No debate realizado na Assembléia Popular Nacional sobre a forma em que foi elaborada a sistematização da prática e da reflexão sobre o Brasil que Queremos apareceram algumas dúvidas que merecem um aprofundamento. É o que me proponho nesta breve reflexão.
Em primeiro lugar, mesmo sendo legítimo e usual, abordar toda a família de direitos como referência de avaliação das obrigações públicas em relação a eles, é uma forma redutiva de abordá-los. O ponto de referência está na forma em que são reconhecidos e garantidos os direitos na Constituição e as leis que a regulamentam. Mesmo quando a luta popular se faz presente, seu limite se encontra no exigir que a lei seja cumprida. Em outras palavras, o que se avalia é o funcionamento do Estado na relação com a população e/ou a pressão da população para que ele cumpra suas obrigações.
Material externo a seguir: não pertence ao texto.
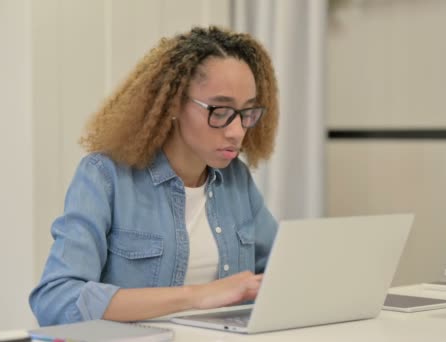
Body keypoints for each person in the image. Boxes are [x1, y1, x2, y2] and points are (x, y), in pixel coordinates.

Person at [29, 26, 279, 326]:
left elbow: (280, 275)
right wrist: (197, 296)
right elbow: (56, 298)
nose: (237, 131)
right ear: (174, 102)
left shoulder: (236, 181)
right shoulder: (106, 176)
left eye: (247, 113)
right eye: (221, 110)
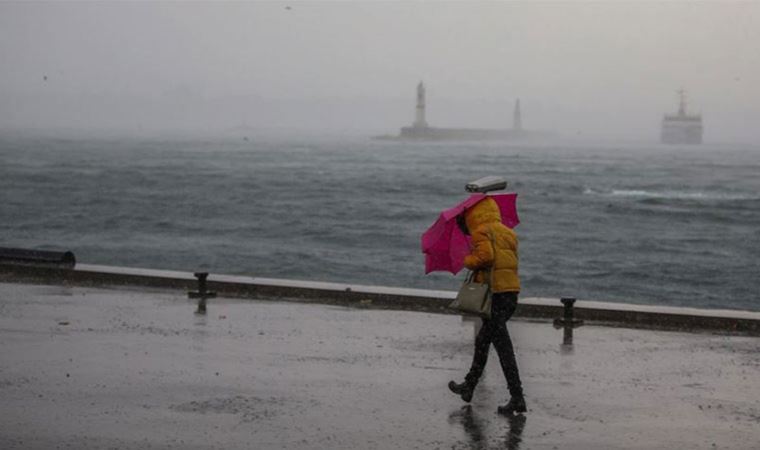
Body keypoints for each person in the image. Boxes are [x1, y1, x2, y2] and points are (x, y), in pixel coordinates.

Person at [448, 197, 526, 415]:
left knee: (503, 348)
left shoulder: (481, 231)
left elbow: (486, 257)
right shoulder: (508, 232)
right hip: (510, 293)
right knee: (483, 342)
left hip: (494, 296)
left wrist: (468, 260)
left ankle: (517, 397)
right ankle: (469, 386)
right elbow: (507, 260)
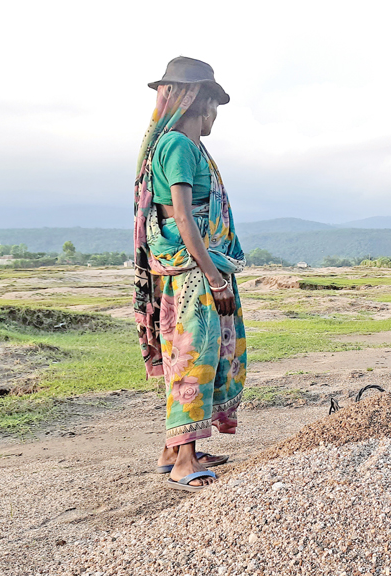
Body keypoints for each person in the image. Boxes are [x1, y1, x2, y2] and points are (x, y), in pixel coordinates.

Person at [133, 57, 247, 492]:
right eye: (212, 103)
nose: (215, 113)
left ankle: (177, 449)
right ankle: (184, 460)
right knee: (193, 356)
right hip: (195, 273)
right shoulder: (179, 146)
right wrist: (215, 279)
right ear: (197, 100)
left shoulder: (188, 147)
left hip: (195, 268)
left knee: (199, 353)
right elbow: (182, 217)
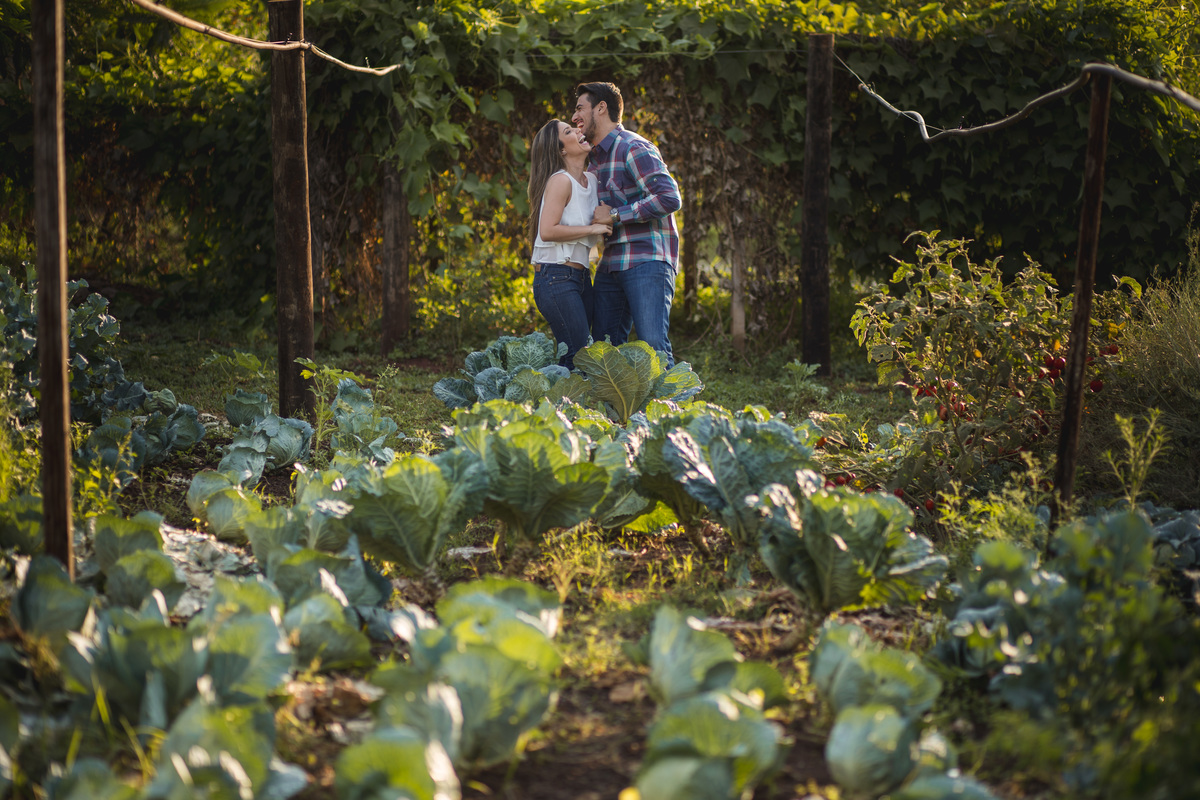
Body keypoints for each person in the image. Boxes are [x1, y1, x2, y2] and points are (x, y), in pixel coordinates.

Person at [572, 81, 682, 367]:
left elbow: (669, 198)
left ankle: (676, 399)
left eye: (580, 108)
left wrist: (616, 215)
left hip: (647, 259)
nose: (574, 117)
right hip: (611, 264)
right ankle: (614, 400)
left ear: (601, 108)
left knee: (654, 347)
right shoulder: (593, 160)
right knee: (603, 351)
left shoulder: (632, 146)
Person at [528, 119, 613, 369]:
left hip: (581, 277)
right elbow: (547, 230)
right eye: (569, 131)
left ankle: (557, 394)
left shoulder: (592, 180)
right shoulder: (560, 180)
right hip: (555, 277)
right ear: (562, 150)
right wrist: (592, 229)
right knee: (580, 355)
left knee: (574, 356)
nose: (578, 130)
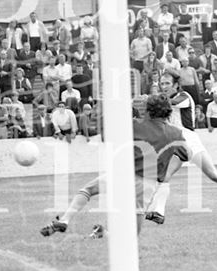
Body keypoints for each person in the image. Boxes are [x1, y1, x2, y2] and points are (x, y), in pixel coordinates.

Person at [40, 94, 189, 237]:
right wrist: (167, 174)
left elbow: (110, 136)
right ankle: (104, 234)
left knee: (87, 190)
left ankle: (66, 220)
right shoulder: (175, 133)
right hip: (146, 184)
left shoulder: (134, 124)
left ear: (149, 110)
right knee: (132, 235)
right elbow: (185, 154)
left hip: (122, 175)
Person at [156, 73, 217, 216]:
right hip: (174, 142)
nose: (164, 87)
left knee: (213, 175)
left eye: (167, 83)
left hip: (189, 141)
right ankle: (158, 212)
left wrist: (152, 101)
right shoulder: (163, 102)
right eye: (162, 84)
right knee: (164, 176)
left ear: (176, 85)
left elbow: (172, 103)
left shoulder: (184, 96)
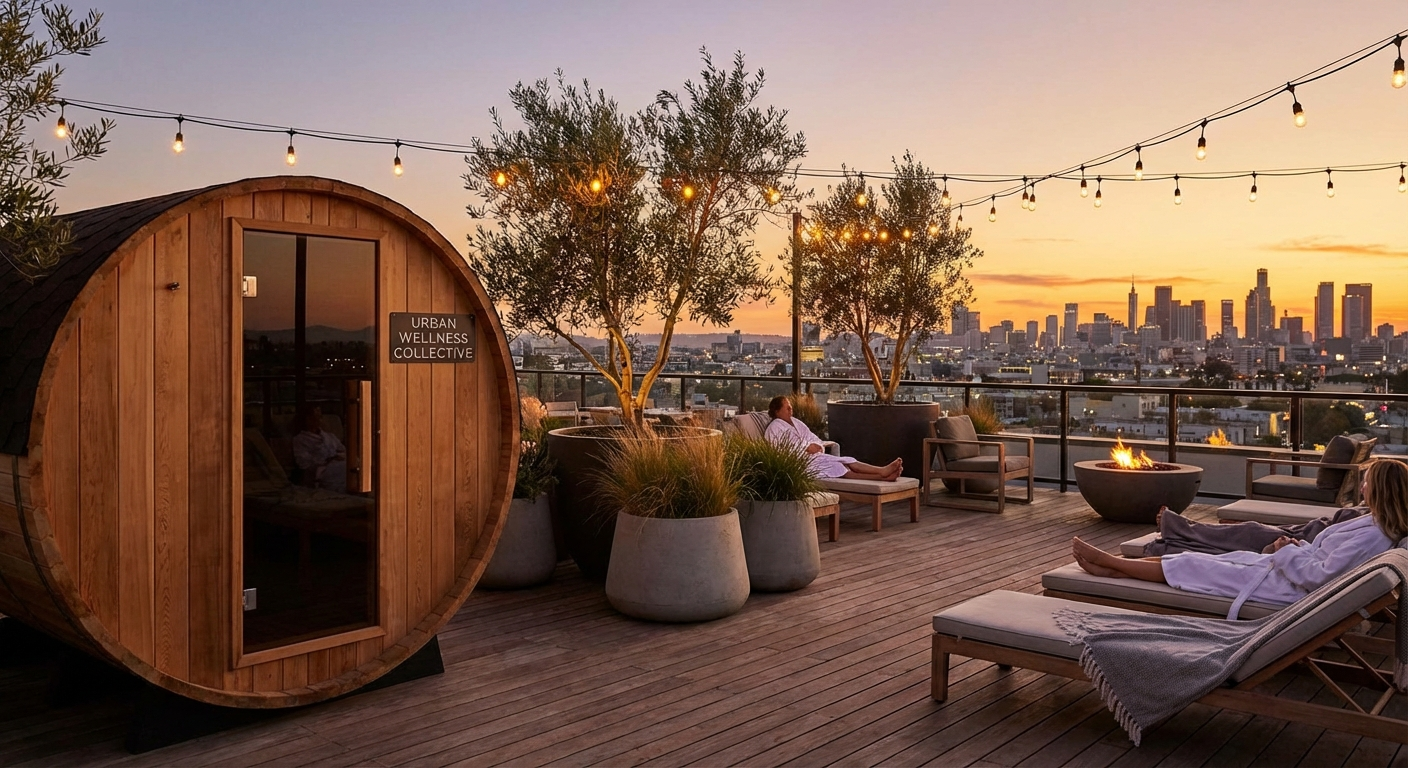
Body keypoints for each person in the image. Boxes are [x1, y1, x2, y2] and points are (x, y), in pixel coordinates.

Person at [1072, 458, 1408, 617]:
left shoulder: (1373, 537)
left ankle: (1113, 565)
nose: (1362, 486)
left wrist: (1287, 553)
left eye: (1367, 482)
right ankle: (1116, 567)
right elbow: (1322, 562)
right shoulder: (1374, 525)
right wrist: (1291, 548)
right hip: (1281, 571)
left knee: (1192, 563)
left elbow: (1320, 577)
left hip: (1283, 589)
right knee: (1197, 560)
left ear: (1379, 489)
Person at [763, 395, 903, 481]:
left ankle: (882, 471)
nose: (791, 410)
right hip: (799, 464)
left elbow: (811, 436)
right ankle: (882, 476)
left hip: (813, 457)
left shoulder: (796, 423)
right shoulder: (774, 428)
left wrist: (817, 446)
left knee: (847, 461)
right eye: (787, 408)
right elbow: (779, 452)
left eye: (791, 407)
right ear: (777, 411)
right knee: (840, 467)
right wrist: (805, 449)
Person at [1144, 505, 1368, 556]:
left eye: (1367, 484)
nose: (1361, 487)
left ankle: (1176, 528)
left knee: (1246, 532)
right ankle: (1178, 533)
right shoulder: (1378, 517)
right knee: (1242, 532)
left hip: (1300, 542)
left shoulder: (1374, 524)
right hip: (1306, 533)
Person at [291, 405, 348, 492]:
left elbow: (343, 450)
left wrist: (339, 456)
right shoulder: (300, 440)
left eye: (319, 416)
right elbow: (303, 462)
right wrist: (326, 460)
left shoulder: (330, 436)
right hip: (321, 471)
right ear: (306, 419)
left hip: (338, 463)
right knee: (345, 468)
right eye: (313, 417)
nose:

O risco de limitar a abordagem dos direitos a essa avaliação de como estão sendo garantidos pelas instituições públicas está na possibilidade de se perder de vista a origem dos direitos e a origem até mesmo da forma constitucional de reconhecê-los. Como foi repetido, isso poderia dar a falsa ideia de que direitos são algo referido à sociedade burguesa e, portanto, igualmente limitados à sua vigência política. Na verdade, por mais que a ideia geral de direito, assim como de democracia, se faça presente no pensamento ideológico liberal, a sociedade de livre mercado capitalista sempre batalhou contra sua realização. Por isso, a história demonstra que os direitos sempre foram metas da luta popular, entendidos como dimensões da vida humana que todas as pessoas precisam para viver com dignidade. No limite, até mesmo a luta pela socialização de tudo que é produzido coletivamente pelos trabalhadores tem seu fundamento na radicalização do direito ao trabalho - superando, é claro, a redução capitalista do trabalho ao "emprego".
Ao propor a elaboração do Projeto de Brasil tendo como eixos todos os direitos retoma-se a origem histórica popular de sua formulação e conquista. Coube sempre aos trabalhadores, em suas diferentes mediações concretas de trabalho e de vida, insurgir-se contra as formulações redutivas de seus direitos, enfrentando lutas diretas com seus empregadores e, a partir da existência de leis que consagravam essas visões redutivas, lutas políticas com as instituições públicas burguesas. Coube a eles igualmente avançar no entendimento de seus direitos, colocando suas propostas como metas a serem alcançadas através de diferentes formas de luta.
Elaborar um Projeto de Brasil a partir dos direitos como eixos significa assumir a perspectiva dos trabalhadores e de todas as demais pessoas marginalizadas, discriminadas e excluídas em relação ao seu futuro: como desejam e exigem a realização e garantia de todos os seus direitos na sociedade brasileira que se propõem construir?
Assumir os direitos como matrizes de um Projeto Popular significa pensar a sociedade brasileira que se quer construir a partir dos sujeitos individuais e coletivos de direitos que são todas as pessoas. Com este horizonte bem formulado, o Projeto torna-se referência para ter consciência dos passos que são dados ao lutar com as forças econômicas e políticas dominantes em vista de avançar na realização dos direitos. Sem este horizonte, perde-se a possibilidade de avaliar os avanços e recuos das lutas, correndo o risco de que esta referência se limite ao que está dado pela legislação, ou ao que está supostamente dado num projeto meramente teórico/ideológico de um futuro socialismo.
Uma vantagem indiscutível de se projetar a sociedade tendo presente a formulação desejada de todos os direitos é fazer que o Projeto não se limite à economia, uma vez mais iludidos que sua transformação significaria mecanicamente a transformação da vida em sociedade em todas as suas dimensões. Alcançada, com luta, a transformação econômica, o poder popular continuará em luta por todas as demais dimensões, isto é, em relação a todos os seus demais direitos; na prática, contudo, diferentes lutas fazem avançar transformações em diferentes dimensões da vida, avançando em direção ao Projeto Popular. Com isso, garantir-se-á que o processo de radicalização da democracia seja um processo permanente, fermentando também a desejada sociedade socializada.